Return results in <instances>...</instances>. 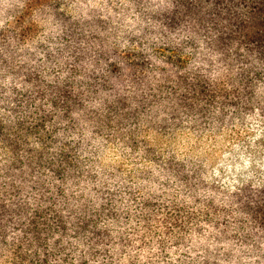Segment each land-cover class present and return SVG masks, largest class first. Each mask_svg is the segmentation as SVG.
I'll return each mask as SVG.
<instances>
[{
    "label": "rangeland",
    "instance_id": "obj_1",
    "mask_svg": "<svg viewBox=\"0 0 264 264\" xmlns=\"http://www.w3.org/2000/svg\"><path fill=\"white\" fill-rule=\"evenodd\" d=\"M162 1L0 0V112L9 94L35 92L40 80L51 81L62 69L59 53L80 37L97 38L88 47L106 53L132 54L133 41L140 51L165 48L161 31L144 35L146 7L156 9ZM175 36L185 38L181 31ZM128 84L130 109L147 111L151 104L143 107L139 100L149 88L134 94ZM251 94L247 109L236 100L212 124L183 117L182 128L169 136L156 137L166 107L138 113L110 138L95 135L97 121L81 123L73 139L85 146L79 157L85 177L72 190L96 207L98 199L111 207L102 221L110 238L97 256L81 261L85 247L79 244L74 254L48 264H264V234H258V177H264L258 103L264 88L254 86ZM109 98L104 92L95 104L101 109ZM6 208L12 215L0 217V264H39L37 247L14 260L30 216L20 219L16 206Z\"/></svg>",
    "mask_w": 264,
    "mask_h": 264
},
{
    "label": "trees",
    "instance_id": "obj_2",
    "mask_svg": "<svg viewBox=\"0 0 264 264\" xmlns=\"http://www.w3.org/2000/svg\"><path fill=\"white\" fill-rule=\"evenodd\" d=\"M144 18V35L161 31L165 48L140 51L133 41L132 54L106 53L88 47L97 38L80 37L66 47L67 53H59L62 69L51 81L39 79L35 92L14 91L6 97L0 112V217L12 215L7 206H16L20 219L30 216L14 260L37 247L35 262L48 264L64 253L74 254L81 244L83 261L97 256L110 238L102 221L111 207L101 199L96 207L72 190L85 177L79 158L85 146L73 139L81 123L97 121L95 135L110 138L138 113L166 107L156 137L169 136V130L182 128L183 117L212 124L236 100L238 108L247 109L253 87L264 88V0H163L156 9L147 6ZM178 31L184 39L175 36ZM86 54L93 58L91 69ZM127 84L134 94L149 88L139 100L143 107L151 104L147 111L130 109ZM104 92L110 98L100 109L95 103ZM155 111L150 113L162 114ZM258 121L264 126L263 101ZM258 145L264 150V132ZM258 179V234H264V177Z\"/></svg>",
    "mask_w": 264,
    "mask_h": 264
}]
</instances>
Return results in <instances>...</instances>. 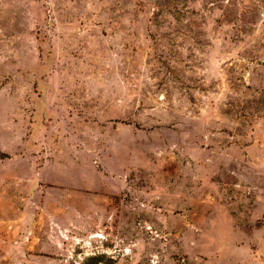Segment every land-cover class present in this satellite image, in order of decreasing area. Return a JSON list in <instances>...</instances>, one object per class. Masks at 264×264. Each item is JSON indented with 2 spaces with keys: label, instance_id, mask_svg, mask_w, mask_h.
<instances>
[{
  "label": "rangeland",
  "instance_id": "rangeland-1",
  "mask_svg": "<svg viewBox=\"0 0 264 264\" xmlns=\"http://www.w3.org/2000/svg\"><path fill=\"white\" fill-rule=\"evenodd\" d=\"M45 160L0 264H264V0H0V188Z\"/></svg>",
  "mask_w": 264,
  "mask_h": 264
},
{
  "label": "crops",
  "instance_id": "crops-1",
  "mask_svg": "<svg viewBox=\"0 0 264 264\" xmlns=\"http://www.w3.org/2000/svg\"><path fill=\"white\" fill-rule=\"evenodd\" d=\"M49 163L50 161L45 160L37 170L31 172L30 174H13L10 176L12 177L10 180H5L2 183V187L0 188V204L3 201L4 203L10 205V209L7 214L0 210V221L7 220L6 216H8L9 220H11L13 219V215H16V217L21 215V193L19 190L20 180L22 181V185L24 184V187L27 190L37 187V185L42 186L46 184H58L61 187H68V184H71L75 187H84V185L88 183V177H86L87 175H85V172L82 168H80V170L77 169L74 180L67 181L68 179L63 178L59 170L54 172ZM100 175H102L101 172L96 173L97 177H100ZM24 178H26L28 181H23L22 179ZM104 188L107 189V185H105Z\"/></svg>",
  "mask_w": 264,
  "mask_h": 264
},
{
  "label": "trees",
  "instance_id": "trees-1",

_Work instructions_
Collect every line from the rows above that contains the string "trees", matching case exactly.

_Task answer_
    "label": "trees",
  "label": "trees",
  "instance_id": "trees-1",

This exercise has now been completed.